Im Anhang des handelsrechtlichen Abschlusses ist über den Kriegsausbruch zu berichten, wenn dieser aus Sicht des jeweiligen Unternehmens als „Vorgang von besonderer Bedeutung“ einzustufen ist. Generell ist ein solcher Vorgang anzunehmen, wenn seine Auswirkungen geeignet sind, das Bild, das der Abschluss zum Abschlussstichtag vermittelt, zu beeinflussen und ein Abschlussadressat - ohne diese Nachtragsberichterstattung - die Entwicklung des Unternehmens nach dem Abschlussstichtag wesentlich anders beurteilen würde. Im Rahmen der Nachtragsberichterstattung ist nach Auffassung des IDW zur Darstellung des Vorgangs dabei ein allgemeiner Hinweis zum Ausbruch des Krieges ausreichend. Daneben sind die finanziellen Auswirkungen auf die Vermögens-, Finanz- und Ertragslage darzustellen.

 

Grundsätzlich ist die Nachtragsberichterstattung kein Ersatz für die Berichterstattung im Lagebericht. Der jeweiligen Berichterstattungspflicht ist sowohl im Anhang als auch im Lagebericht nachzukommen, obgleich es hierbei zu Doppelungen kommen kann. Um Transparenz und Übersichtlichkeit zu steigern, wäre es indes als zulässig anzusehen, im Nachtragsbericht auf die Darstellungen im Lagebericht zu verweisen, wenn ansonsten identische Angaben an beiden Stellen aufzunehmen wären.

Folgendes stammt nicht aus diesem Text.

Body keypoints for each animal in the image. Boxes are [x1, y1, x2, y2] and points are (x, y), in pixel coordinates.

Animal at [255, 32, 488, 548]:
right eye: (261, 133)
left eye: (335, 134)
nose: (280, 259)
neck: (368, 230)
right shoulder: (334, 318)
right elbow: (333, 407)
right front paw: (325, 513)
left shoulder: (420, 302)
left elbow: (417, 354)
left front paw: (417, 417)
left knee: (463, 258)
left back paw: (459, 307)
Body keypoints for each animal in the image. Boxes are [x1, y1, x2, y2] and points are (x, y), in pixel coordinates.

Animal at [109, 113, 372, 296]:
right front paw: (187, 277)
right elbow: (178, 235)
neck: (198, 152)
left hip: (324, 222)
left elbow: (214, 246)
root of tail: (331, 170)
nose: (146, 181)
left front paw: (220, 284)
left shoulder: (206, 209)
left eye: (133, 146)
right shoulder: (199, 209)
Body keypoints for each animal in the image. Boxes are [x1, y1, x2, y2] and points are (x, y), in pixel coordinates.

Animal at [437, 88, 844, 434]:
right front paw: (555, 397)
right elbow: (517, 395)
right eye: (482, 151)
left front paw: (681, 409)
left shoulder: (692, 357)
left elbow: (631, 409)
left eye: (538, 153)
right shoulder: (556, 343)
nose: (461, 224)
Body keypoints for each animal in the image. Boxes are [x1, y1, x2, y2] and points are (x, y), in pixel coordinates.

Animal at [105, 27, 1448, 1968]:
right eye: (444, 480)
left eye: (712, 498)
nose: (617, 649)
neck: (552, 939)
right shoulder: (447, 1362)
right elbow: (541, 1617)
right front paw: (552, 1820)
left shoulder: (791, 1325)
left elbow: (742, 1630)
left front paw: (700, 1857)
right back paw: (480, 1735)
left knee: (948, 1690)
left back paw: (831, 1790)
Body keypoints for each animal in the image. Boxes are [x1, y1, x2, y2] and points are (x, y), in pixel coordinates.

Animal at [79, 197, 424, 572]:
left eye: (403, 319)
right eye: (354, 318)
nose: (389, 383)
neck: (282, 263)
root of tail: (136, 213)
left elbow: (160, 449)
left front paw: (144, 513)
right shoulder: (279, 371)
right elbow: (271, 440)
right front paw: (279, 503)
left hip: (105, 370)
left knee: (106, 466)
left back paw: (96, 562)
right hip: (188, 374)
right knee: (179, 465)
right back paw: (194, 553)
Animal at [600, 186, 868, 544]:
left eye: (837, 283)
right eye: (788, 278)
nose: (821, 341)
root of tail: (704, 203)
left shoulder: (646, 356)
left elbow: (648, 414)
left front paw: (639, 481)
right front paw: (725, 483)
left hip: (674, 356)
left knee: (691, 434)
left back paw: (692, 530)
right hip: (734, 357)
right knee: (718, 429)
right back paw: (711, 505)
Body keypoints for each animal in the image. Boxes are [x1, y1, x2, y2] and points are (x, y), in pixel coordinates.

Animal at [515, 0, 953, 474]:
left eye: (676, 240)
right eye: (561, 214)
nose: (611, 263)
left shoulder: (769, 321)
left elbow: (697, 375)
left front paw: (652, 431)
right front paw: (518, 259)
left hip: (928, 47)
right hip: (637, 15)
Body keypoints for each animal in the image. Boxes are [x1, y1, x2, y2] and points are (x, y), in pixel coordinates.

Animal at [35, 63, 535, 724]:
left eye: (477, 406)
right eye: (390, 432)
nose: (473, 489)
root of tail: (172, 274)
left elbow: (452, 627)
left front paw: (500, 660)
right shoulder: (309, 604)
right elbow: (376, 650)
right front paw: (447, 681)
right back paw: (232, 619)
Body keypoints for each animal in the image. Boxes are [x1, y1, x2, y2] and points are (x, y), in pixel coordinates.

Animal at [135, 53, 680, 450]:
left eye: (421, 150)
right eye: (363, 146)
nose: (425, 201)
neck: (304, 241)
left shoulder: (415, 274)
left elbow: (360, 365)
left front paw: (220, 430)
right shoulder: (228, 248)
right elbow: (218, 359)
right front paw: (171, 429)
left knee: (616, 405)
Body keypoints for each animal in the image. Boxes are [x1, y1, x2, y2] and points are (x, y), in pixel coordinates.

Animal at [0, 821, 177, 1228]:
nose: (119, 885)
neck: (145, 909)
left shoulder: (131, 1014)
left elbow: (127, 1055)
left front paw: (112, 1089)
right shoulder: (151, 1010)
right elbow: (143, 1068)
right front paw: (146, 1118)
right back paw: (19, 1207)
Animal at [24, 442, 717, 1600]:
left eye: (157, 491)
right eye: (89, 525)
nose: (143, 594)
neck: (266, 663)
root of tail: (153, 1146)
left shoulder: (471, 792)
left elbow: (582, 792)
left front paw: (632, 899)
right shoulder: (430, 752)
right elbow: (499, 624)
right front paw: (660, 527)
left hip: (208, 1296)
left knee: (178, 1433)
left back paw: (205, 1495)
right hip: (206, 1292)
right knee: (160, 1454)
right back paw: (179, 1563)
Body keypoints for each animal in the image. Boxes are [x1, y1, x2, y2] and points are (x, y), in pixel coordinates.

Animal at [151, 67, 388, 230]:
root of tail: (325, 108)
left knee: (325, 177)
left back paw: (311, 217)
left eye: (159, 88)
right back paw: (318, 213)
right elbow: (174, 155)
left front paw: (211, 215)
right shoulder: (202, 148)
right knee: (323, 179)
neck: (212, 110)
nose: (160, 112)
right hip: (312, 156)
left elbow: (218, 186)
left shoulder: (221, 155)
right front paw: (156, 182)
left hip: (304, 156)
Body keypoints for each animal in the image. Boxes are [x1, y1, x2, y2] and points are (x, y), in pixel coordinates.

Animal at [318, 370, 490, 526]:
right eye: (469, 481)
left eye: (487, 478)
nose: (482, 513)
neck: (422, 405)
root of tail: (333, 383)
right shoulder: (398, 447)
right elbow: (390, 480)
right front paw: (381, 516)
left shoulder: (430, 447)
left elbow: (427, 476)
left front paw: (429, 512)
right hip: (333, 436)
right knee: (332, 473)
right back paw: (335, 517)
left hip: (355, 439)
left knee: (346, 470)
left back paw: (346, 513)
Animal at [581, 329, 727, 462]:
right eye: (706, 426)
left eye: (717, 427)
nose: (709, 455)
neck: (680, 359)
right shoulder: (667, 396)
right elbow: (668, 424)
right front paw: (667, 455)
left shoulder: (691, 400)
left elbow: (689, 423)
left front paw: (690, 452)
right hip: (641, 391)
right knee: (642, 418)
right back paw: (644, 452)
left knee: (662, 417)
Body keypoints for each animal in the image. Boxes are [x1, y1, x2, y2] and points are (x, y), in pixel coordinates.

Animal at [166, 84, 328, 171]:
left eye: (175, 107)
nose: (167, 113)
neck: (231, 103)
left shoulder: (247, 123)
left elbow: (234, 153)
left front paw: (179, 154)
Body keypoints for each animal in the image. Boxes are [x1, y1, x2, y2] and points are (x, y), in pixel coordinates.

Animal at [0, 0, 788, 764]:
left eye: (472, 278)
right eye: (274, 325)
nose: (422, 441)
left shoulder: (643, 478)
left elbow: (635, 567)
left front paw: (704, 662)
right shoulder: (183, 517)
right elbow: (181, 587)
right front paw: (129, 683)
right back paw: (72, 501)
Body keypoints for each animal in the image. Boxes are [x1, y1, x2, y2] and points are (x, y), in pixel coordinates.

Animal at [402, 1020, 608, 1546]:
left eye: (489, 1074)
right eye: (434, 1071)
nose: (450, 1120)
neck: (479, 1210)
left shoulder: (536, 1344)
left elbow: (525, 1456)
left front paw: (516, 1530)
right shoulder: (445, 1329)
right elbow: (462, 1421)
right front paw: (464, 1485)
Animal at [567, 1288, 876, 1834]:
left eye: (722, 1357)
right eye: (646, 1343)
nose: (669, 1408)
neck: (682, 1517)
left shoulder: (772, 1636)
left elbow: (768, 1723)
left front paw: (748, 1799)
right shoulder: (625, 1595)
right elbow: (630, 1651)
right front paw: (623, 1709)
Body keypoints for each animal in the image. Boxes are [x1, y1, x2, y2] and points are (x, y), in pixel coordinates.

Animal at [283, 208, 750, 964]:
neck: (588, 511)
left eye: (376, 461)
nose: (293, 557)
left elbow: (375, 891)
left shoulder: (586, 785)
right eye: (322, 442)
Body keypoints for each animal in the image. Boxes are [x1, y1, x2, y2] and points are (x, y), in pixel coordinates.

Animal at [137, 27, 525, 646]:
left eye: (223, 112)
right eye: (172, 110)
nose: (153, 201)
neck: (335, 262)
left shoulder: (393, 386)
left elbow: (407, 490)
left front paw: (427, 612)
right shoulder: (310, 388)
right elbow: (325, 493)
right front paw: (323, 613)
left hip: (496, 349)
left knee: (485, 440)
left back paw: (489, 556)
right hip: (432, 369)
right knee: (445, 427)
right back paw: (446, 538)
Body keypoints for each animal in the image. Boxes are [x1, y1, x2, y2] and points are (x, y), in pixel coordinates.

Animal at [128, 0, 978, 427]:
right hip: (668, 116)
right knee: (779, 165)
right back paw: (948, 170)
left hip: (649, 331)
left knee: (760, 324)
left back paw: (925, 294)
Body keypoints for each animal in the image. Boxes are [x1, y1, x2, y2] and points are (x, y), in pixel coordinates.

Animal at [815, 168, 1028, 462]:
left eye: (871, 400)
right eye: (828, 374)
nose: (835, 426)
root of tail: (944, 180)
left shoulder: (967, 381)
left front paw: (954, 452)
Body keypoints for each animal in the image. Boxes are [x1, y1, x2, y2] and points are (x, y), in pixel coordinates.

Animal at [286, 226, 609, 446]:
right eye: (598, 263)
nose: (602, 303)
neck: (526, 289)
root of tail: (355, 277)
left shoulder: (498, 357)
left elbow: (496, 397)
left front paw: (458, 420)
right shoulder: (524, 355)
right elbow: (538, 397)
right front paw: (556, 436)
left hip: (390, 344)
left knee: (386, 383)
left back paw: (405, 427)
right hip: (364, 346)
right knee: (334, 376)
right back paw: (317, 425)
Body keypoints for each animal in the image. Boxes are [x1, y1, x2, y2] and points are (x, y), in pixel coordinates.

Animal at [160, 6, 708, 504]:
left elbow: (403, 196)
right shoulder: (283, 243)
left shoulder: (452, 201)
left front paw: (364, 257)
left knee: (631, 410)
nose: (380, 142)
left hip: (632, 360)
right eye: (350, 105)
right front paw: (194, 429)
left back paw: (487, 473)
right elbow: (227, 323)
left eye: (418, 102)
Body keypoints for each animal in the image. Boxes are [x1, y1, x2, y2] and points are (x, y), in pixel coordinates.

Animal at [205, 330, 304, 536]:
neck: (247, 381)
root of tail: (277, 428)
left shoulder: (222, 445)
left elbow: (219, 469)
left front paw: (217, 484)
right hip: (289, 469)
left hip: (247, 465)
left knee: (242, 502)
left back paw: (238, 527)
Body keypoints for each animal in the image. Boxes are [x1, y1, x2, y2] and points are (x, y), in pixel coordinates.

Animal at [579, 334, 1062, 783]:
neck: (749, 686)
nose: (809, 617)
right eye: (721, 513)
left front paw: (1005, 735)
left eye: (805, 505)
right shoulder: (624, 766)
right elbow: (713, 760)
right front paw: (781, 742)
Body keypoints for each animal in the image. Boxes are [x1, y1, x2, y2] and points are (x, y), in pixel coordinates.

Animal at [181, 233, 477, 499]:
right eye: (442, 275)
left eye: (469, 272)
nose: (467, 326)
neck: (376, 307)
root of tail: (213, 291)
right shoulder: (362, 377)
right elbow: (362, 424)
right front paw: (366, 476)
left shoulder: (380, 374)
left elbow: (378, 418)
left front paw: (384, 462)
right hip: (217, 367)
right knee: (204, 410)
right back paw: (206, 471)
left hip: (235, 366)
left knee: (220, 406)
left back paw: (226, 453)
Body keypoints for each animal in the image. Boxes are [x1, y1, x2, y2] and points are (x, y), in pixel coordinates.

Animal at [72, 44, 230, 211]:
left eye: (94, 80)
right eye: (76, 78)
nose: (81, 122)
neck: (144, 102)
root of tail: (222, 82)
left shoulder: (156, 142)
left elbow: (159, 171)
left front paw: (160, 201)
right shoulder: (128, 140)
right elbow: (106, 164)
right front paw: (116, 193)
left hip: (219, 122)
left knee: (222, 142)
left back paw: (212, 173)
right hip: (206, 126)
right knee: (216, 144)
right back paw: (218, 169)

Auswirkungen des Ukraine-Krieges auf die Lageberichterstattung

Der Ausbruch des Ukraine-Krieges sollte sich in vielen Fällen im Lagebericht zumindest in den Risikoberichten niederschlagen. Eine Berichtspflicht besteht hier grundsätzlich dann, wenn in der weiteren Entwicklung eine negative Abweichung von Prognosen oder Zielen des Unternehmens möglich ist, es sich um ein wesentliches Einzelrisiko handelt und andernfalls kein zutreffendes Bild von der Risikolage des Unternehmens vermittelt wird.

 

Besteht infolge der aktuellen Ereignisse bereits eine geänderte Erwartung des Managements zu den prognostizierten Leistungsindikatoren, ist dies entsprechend im Prognosebericht darzustellen. Nach Auffassung des IDW können Unternehmen, deren Tätigkeiten wesentlich von den Auswirkungen des Ukraine-Krieges betroffen sind, anstelle von Punkt-, Intervall- oder qualifiziert-komparativen Prognosen unter gewissen Voraussetzungen nun erleichternd auch eine rein komparative Prognose abgeben.

 

Ein vollständiger Verzicht auf eine Prognoseberichterstattung bleibt unzulässig.

Auswirkungen auf die Abschlussprüfung

Zudem enthält der Fachliche Hinweis eine Reihe von Hilfestellungen für den Abschlussprüfer, wie mit den Auswirkungen des Ukraine-Krieges auf die Abschlussprüfung umzugehen ist.